Politics & Government

Look Up at 10:21 p.m. Friday! It's the International Space Station!

Written by L.A. Chung  

Did you know you can see the International Space Station from time to time above our heads? Friday night it will be overhead for a whole two minutes!

Look for it at 10:10 p.m., about 68 degrees, starting West-Northwest and disappearing in the Southern sky.

Regular readers of Patch know that Patch frequently run alerts of when it will pass overhead. As the third-brightest object in the sky, it should be easy to spot with the naked eye.

NASA has a Spot-the-Station sign-up site so you, too, can get 12-hour advance notice, like this:

Time: Fri Jun 21/10:21 PM, Visible: 2 min, Max Height: 68 degrees, Appears: WNW, Disappears: S
Los Altos Patch already introduced you to the crew of Expedition 36 in our last space station missive — a Russian commander, two American engineers, one European flight engineer and two Russian engineers.

They are: Commander Pavel Vinogradov, flight engineer Alexander Misurkin, flight engineer Chris Cassidy, flight engineer Fyodor Yurchikhin, flight engineer Karen Nyberg and Italian Luca Parmitano.

What are they doing up there?

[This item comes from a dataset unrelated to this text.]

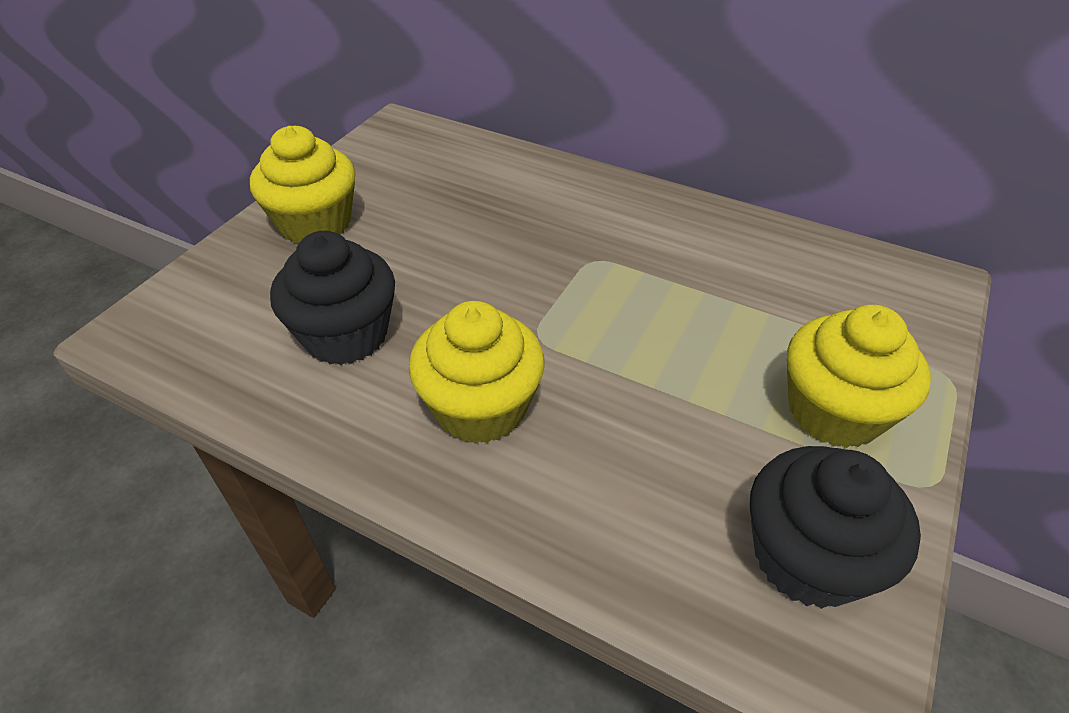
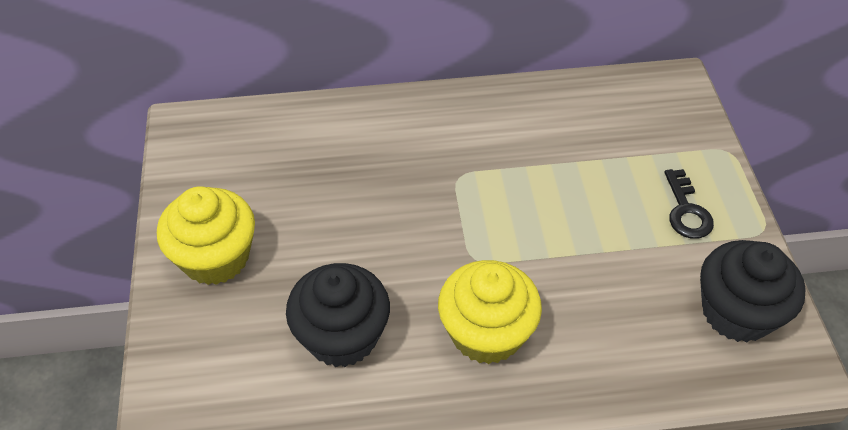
camera: 35 degrees left, 5 degrees up
(834, 411) = (686, 211): yellow cupcake -> black key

Here's what the crew did today, in an edited version of the report appears on the NASA International Space Station page:

"The Expedition 36 crew ended the week Friday with medical experiments and a suited “dry run” that sets the stage for a six-hour spacewalk slated for Monday. 

Flight Engineers Fyodor Yurchikhin and Alexander Misurkin climbed into their Russian Orlan spacesuits and tested the comfort levels inside the spacesuits and their mobility inside the Pirs docking compartment airlock. 

On Monday's spacewalk the two cosmonauts will replace a fluid flow control valve panel on the Zarya module, test Kurs automated docking cables for the arrival of a new Russian laboratory module later this year and install clamps to later hold cables bringing power from the U.S. segment of the station to that new Russian module. The two spacewalkers are also slated to install handholds for future spacewalk activities and retrieve experiments from the hull of the Zvezda service module. 

Flight Engineers Karen Nyberg of NASA and Luca Parmitano of the European Space Agency drew blood samples for the Human Research Facility to track their adaptation to the weightless environment of the station. Parmitano processed the blood samples and stored them in the Minus Eighty-degree Laboratory Freezer for ISS, or MELFI, to preserve them for later analysis on Earth."